Preliminary Investigation of Real-Time Object Detection for Safe Robotic Navigation in Rehabilitation Scenarios

Object detection, a cornerstone of computer vision powered by advancements in Convolutional Neural Networks (CNNs), plays a crucial role in enabling robots to perceive and interact with their surroundings, particularly in complex applications such as rehabilitation robotics. This paper investigates the viability of integrating the real-time-capable YOLOv11 architecture into the TIAGo robot for object detection tasks relevant to rehabilitation settings.
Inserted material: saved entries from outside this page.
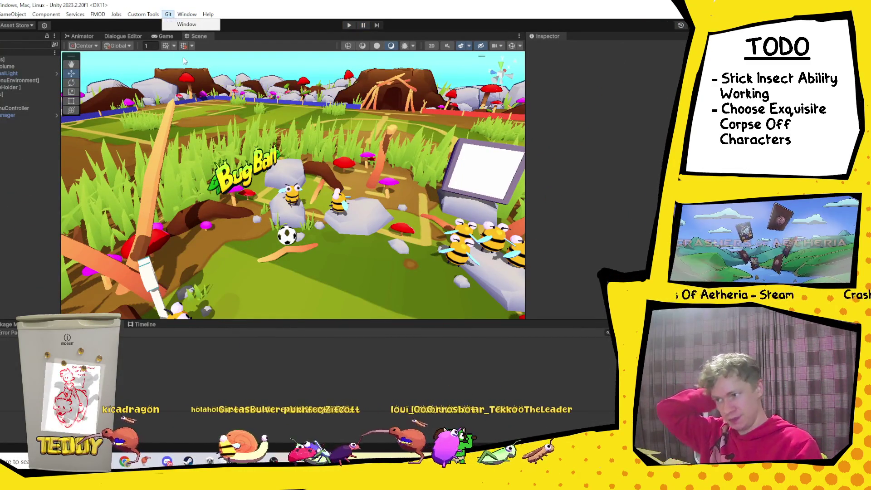
{"action": "left_click", "coordinate": [167, 27]}
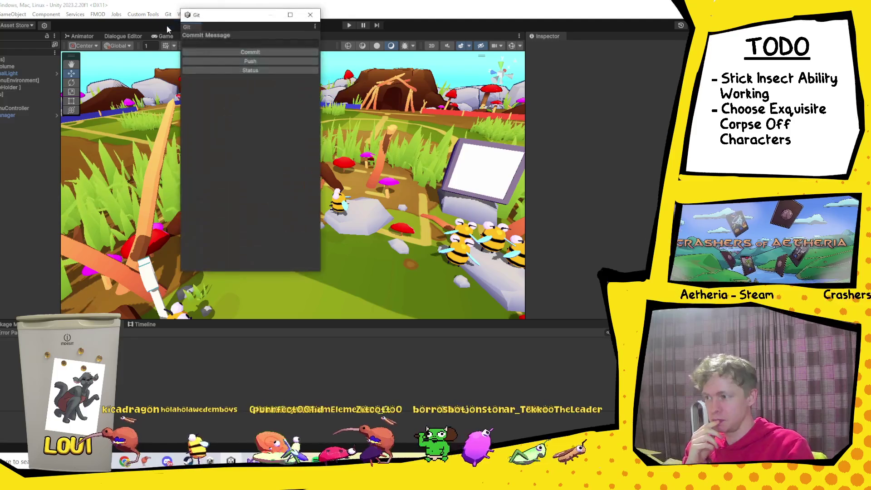
{"action": "left_click", "coordinate": [208, 44]}
{"action": "type", "text": "stick insec"}
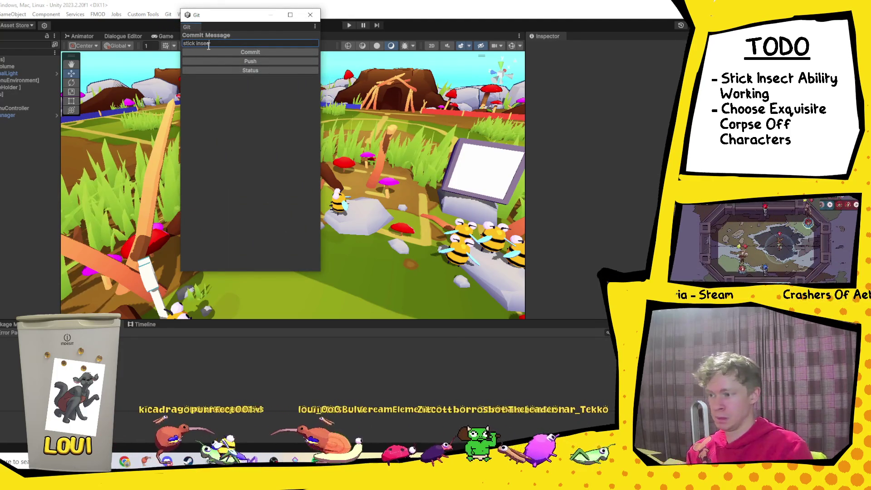
{"action": "left_click", "coordinate": [251, 53]}
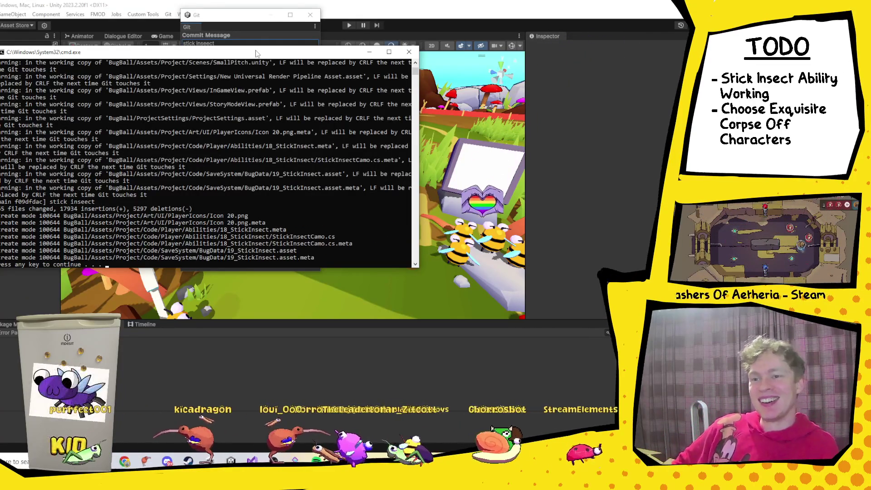
{"action": "key", "text": "Return"}
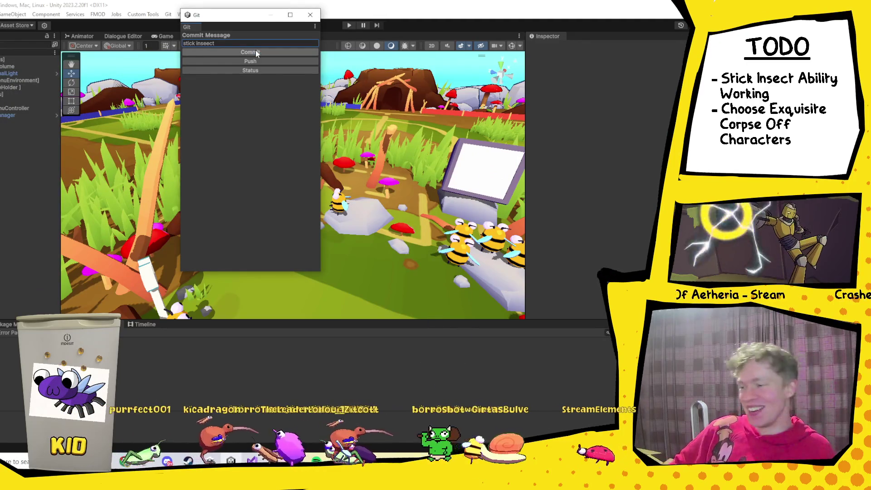
Push the commit to the BugBall GitHub repository and close the Git window.
{"action": "left_click", "coordinate": [241, 62]}
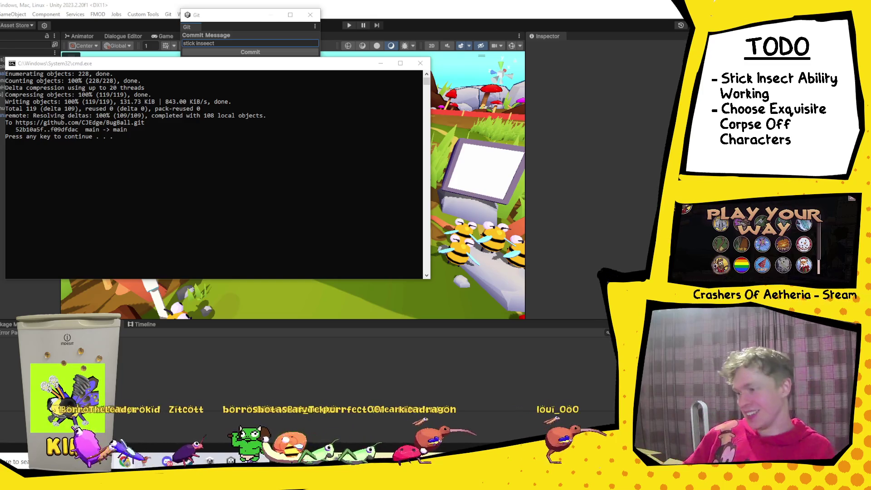
{"action": "key", "text": "Return"}
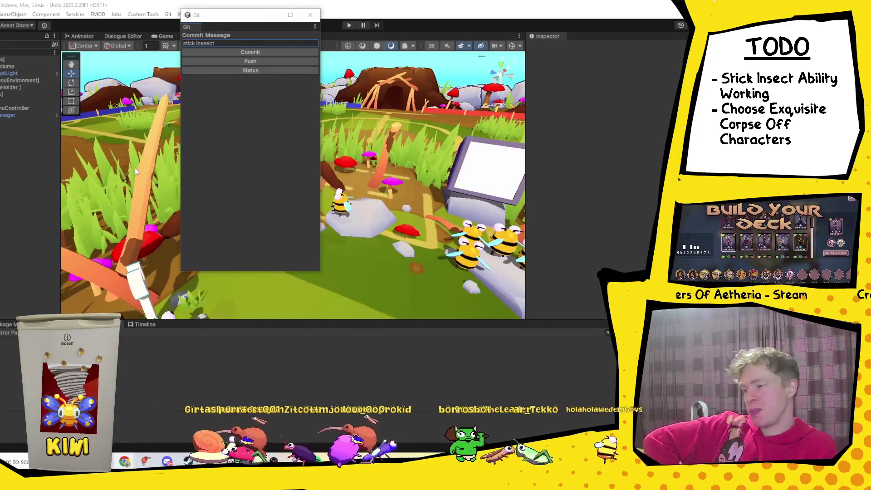
{"action": "left_click", "coordinate": [312, 17]}
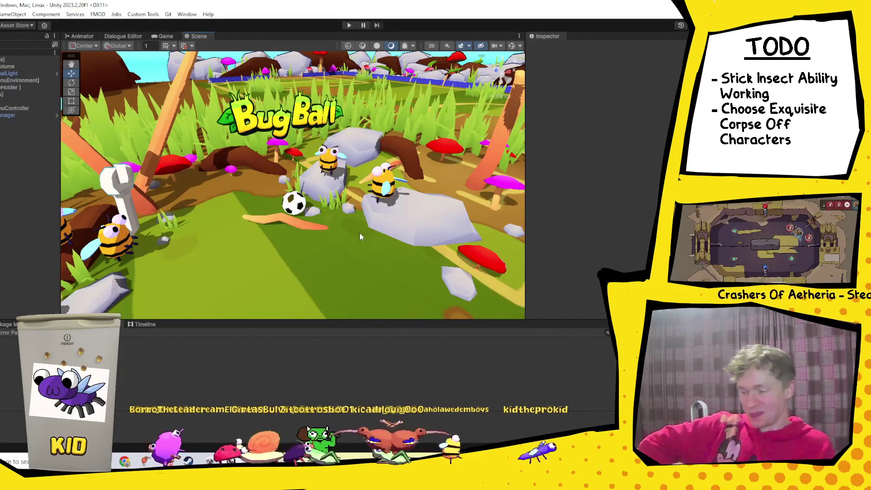
{"action": "scroll", "coordinate": [359, 233], "scroll_direction": "down", "scroll_amount": 10}
{"action": "scroll", "coordinate": [359, 233], "scroll_direction": "up", "scroll_amount": 10}
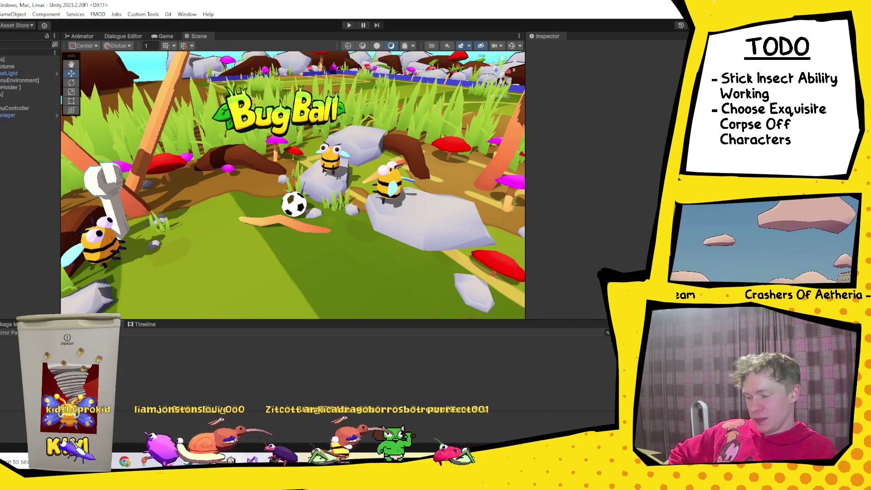
{"action": "mouse_move", "coordinate": [231, 459]}
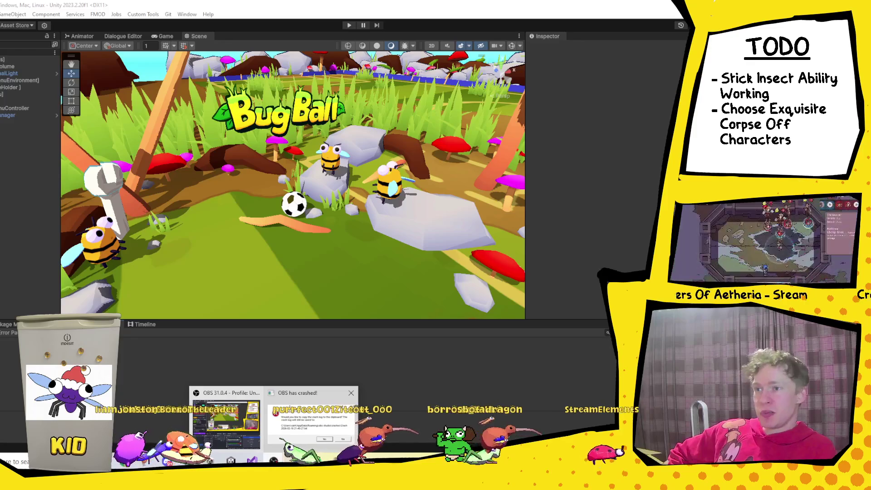
{"action": "mouse_move", "coordinate": [308, 420]}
Given the limitations of TIAGo's LiDAR - especially its fixed height, which hinders obstacle detection - this study explores whether YOLOv11 applied to RGB data from the robot's onboard camera can compensate for such perceptual gaps. We apply transfer learning to fine-tune various YOLOv11 variants (n, s, m, l, x) using a publicly available dataset of indoor scenes acquired with RGB-D camera, sensor frequently on board on assistive robot. Each model is evaluated in terms of detection accuracy (mAP50), inference time, and memory usage to assess its suitability for deployment under real-time constraints imposed by TIAGo's 30 Hz RGB-D camera. Considering the technical specifications of TIAGo, our results show that YOLOv11-s achieves the highest mAP50 (96.4%) but exceeds the frame rate requirement with an inference time of 34.6 ms, suggesting that optimization would be necessary for robotic purpose. The analysis highlights trade-offs between accuracy and computational efficiency and supports the feasibility of future integration of object detection within TIAGo's navigation framework for safe and effective rehabilitation assistance.